***** Input

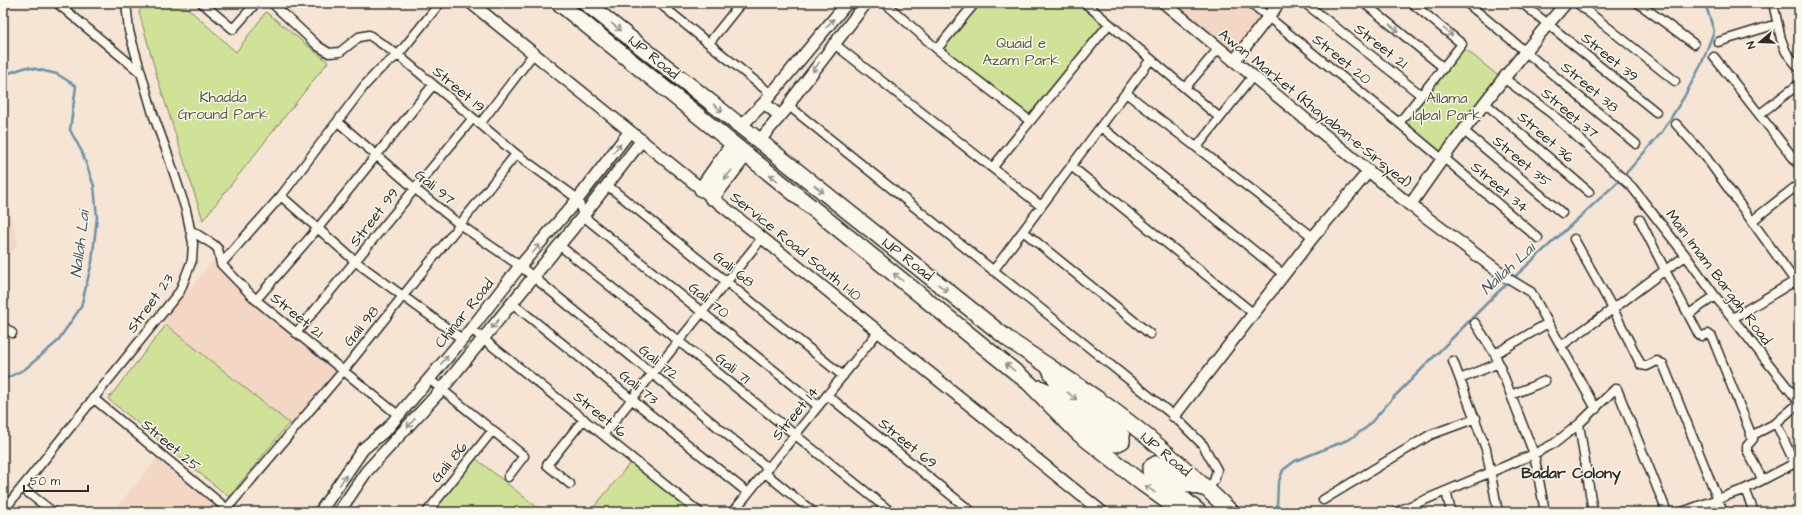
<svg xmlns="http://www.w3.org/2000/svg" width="1802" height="515" font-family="'Architects Daughter',sans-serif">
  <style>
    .built { fill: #f3d6c4 }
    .green { fill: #cfe297; stroke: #7d8661 }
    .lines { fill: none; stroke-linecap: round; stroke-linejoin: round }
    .stream { stroke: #6b92a5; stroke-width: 2.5 }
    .street-casing { stroke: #2b2b2b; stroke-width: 11 }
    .secondary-casing { stroke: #2b2b2b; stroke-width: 14 }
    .highway-casing { stroke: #2b2b2b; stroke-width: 18 }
    .street { stroke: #fbf7ec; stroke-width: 8 }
    .secondary { stroke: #fbf7ec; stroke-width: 11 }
    .highway { stroke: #fbf7ec; stroke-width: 15 }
    .oneway { stroke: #93918c }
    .labels { text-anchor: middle; stroke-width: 3; stroke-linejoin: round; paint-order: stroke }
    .park-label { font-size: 15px; fill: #545946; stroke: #fbf7ec }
    .street-label { font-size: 15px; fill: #2b2b2b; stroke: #fbf7ec }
    .water-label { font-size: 16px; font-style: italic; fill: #46565e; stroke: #fbf7ec }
    .neighbourhood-label { font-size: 16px; font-weight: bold; fill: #2b2b2b; stroke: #fbf7ec }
  </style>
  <rect width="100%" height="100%" fill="#f6e4d5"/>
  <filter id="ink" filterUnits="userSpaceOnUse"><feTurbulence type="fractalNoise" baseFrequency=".025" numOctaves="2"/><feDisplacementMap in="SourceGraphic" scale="8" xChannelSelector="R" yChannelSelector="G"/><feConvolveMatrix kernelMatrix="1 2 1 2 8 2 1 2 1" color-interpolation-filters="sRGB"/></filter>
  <g filter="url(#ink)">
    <path class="built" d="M1171,3H1243L1261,17L1232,53Z
      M3,188L18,244L3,263Z
      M214,260L342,367L292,426L162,322Z
      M158,457L222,509L220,512H113Z"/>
    <path class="green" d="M144,3H182L236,52L266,12L328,62L203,220L158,80L139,12Z
      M975,3H1085L1109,24L1030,121L937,49Z
      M1463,47L1502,79L1441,154L1402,122Z
      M166,325L289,423L229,497L108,399Z
      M475,458L543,512H433Z
      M631,462L697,512H590Z"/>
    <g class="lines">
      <path class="stream" d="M3,75L27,67L57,74L76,86L70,130L82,152L94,186L97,217L92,262L81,307L57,342L25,369L3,380
        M1277,506L1283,512
        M1274,512L1277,506L1278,484L1283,470L1295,461L1350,439L1367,427L1392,399L1497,293L1621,179L1662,132L1684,97L1701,65L1714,31L1705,3"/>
      <defs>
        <path id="street" d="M57,3L141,73
          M202,3L233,29L256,3
          M272,3L318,46L329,53L340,52L359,37L369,35L398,55L516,154L578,199L583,216L818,406
          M659,3L771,94
          M885,3L937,49L1030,121
          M1085,3L1220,118
          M1251,3L1399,123
          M1305,3L1421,95
          M1364,3L1444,68
          M1412,3L1462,44L1399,123L1442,159
          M1467,3L1636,144
          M1522,3L1656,112
          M1577,3L1675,81
          M1638,3L1694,44
          M1773,3L1781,39L1786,52L1799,68
          M1718,42L1777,24
          M709,43L741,3
          M833,43L1041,206
          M937,49L975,3
          M1714,57L1799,165
          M1505,79L1551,113L1632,187L1686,256L1715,296L1799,402
          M1185,88L1219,48
          M1126,93L1313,237
          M1486,104L1589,192
          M789,106L1174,416L1203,445L1217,470L1214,481L1207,489
          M1760,114L1799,84
          M338,122L414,188L459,224L520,266L768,468
          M480,124L534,53
          M1676,124L1705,156L1795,281L1799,279
          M1101,127L1283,274
          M1464,131L1562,213
          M1197,147L1253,76
          M1443,157L1538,238
          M1071,166L1253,313
          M993,167L1109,24
          M607,185L843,376
          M281,196L356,262L462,339
          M1640,220L1665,270L1613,309L1641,365L1647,366L1657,361L1663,364L1723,512
          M1752,221L1799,184
          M190,230L214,245L218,249L221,264L256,300L398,415
          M1023,231L1150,334
          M559,245L891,512
          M1686,256L1665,270L1699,335L1702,336L1708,334L1712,337L1753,439L1747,446V450L1762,479
          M221,264L281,196L365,85L380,69L398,55L440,3
          M993,271L1151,59
          M1506,277L1531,292L1596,409
          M256,300L318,228L433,85
          M512,303L748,493
          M1689,314L1715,296
          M1733,318L1795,281L1799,286
          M1475,323L1495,354L1534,454L1545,512
          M3,326L12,333
          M471,329L699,512
          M296,333L473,118
          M1561,346L1613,309L1574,239
          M1495,354L1548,323
          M1453,361L1486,449L1498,512
          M429,379L524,456L508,477
          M1460,379L1499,363
          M827,395L972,512
          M1511,395L1545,381
          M93,398L231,512
          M1776,423L1799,403
          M1579,424L1593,512
          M603,435L762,238
          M1751,436L1776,423L1795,464
          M765,473L813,512
          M570,484L547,465L584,419
          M22,488L53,512
          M1745,489L1754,512
          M1446,491L1451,512
          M1798,499L1799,501
          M1323,500L1430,435L1476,418
          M3,511L180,291L192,260L193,243L186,210L168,155L153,114L129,31L126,3
          M224,512L344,370L516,154
          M427,512L493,430
          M733,512L878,332
          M1396,512L1534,454L1555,443L1579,424L1615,389H1617L1667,512
          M1682,512L1745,489L1799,461"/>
        <path id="secondary" d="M471,3L1102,512
          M1164,3L1410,205L1506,277
          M1234,61L1279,3
          M764,103L780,116
          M741,126L764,103L847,3
          M759,141L789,106L793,98L866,3
          M1410,205C1458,135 1511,67 1566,3
          M1174,416L1313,237L1369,171
          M320,512L363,449L387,429L471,329L520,266L578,199L630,131
          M339,512L366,472L442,389L583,216L642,140"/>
        <path id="highway" d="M559,3L1029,383L1078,433L1143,484L1182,512
          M586,3L1008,339C1038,360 1069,379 1099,400C1144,432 1192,474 1231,512
          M702,189L733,145
          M712,197L745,154
          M1040,388L1053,394L1116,444L1122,441V436L1061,387L1051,372
          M1199,512L1150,471L1151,467L1156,464L1178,481L1203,488"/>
      </defs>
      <use href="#street" class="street-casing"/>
      <use href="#secondary" class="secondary-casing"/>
      <use href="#highway" class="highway-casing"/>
      <use href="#street" class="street"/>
      <use href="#secondary" class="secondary"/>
      <use href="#highway" class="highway"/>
    </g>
    <defs><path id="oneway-shaft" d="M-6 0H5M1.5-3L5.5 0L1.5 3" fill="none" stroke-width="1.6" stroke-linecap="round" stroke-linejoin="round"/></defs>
    <g class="oneway">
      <use href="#oneway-shaft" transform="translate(830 23) rotate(-50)"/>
      <use href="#oneway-shaft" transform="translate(616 27) rotate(39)"/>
      <use href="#oneway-shaft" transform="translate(1394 28) rotate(39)"/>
      <use href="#oneway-shaft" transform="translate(1448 32) rotate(39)"/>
      <use href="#oneway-shaft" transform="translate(816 67) rotate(126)"/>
      <use href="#oneway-shaft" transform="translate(718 108) rotate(39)"/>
      <use href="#oneway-shaft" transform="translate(617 148) rotate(-52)"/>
      <use href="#oneway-shaft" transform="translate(728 175) rotate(127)"/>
      <use href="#oneway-shaft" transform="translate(774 178) rotate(-141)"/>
      <use href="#oneway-shaft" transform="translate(819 189) rotate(38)"/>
      <use href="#oneway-shaft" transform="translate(536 249) rotate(-49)"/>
      <use href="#oneway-shaft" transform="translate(898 277) rotate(-141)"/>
      <use href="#oneway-shaft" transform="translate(943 288) rotate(38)"/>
      <use href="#oneway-shaft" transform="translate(495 324) rotate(130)"/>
      <use href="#oneway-shaft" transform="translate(444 360) rotate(-51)"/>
      <use href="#oneway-shaft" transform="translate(1010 367) rotate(-141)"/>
      <use href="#oneway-shaft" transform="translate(1072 396) rotate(39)"/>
      <use href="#oneway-shaft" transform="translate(411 423) rotate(131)"/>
      <use href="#oneway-shaft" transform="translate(343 480) rotate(-56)"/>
      <use href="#oneway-shaft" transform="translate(1150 489) rotate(-144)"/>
    </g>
  </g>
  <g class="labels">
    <g class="park-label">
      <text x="1021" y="48">Quaid e<tspan x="1021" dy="17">Azam Park</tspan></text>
      <text x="223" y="102">Khadda<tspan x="223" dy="17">Ground Park</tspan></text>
      <text x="1447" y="103">Allama<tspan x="1447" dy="17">Iqbal Park</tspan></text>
    </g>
    <g class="street-label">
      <text transform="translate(1381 46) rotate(38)" y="5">Street 21</text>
      <text transform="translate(654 57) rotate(39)" y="5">IJP Road</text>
      <text transform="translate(1610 57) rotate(39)" y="5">Street 39</text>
      <text transform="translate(1342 59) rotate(39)" y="5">Street 20</text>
      <text transform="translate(1590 87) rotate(40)" y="5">Street 38</text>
      <text transform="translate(459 89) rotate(40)" y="5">Street 19</text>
      <text transform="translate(1315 108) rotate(39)" y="5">Awan Market (Khayaban-e-Sirsyed)</text>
      <text transform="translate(1570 113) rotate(40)" y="5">Street 37</text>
      <text transform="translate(1546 137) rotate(41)" y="5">Street 36</text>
      <text transform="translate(1522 161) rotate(40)" y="5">Street 35</text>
      <text transform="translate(435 187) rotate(39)" y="5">Gali 97</text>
      <text transform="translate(1500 187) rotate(40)" y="5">Street 34</text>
      <text transform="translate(374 217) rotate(-52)" y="5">Street 99</text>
      <text transform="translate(796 246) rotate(39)" y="5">Service Road South I-10</text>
      <text transform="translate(908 259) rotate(38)" y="5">IJP Road</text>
      <text transform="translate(734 269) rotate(39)" y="5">Gali 68</text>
      <text transform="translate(1719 277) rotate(53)" y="5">Main Imam Bargah Road</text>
      <text transform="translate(709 300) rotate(39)" y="5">Gali 70</text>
      <text transform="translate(150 303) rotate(-54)" y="5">Street 23</text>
      <text transform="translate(464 313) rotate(-51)" y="5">Chinar Road</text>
      <text transform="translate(297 315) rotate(39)" y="5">Street 21</text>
      <text transform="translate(361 326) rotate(-51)" y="5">Gali 98</text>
      <text transform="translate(659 362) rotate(39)" y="5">Gali 72</text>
      <text transform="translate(733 368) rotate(39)" y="5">Gali 71</text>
      <text transform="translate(639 387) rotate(39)" y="5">Gali 73</text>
      <text transform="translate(795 413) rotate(-51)" y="5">Street 14</text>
      <text transform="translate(600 414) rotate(39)" y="5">Street 16</text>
      <text transform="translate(908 443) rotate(39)" y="5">Street 69</text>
      <text transform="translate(171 445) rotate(40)" y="5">Street 25</text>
      <text transform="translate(1166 454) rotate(40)" y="5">IJP Road</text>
      <text transform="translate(449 462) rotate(-51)" y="5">Gali 86</text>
    </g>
    <g class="water-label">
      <text transform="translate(79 244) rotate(-83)" y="6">Nallah Lai</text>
      <text transform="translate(1507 268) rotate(-43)" y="6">Nallah Lai</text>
    </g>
    <g class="neighbourhood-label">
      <text x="1571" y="478">Badar Colony</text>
    </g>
  </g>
  <rect width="1802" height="515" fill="none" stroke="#fbf7ec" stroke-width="16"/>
  <rect x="8" y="8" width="1786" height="499" fill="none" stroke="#2b2b2b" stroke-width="1.5" filter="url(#ink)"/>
  <g transform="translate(1760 42) rotate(251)" stroke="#fbf7ec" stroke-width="3" paint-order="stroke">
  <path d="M0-3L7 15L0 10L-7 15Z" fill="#2b2b2b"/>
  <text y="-6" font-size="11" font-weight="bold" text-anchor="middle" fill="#2b2b2b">N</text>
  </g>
  <path d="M24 485v6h64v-6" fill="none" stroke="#2b2b2b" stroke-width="2"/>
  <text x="30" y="485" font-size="12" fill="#2b2b2b" stroke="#fbf7ec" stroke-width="3" paint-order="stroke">50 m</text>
</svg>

**********

◆ Your task ◆
Show all lines from the data that contain "anchor".

◆ Task response ◆
    .labels { text-anchor: middle; stroke-width: 3; stroke-linejoin: round; paint-order: stroke }
  <text y="-6" font-size="11" font-weight="bold" text-anchor="middle" fill="#2b2b2b">N</text>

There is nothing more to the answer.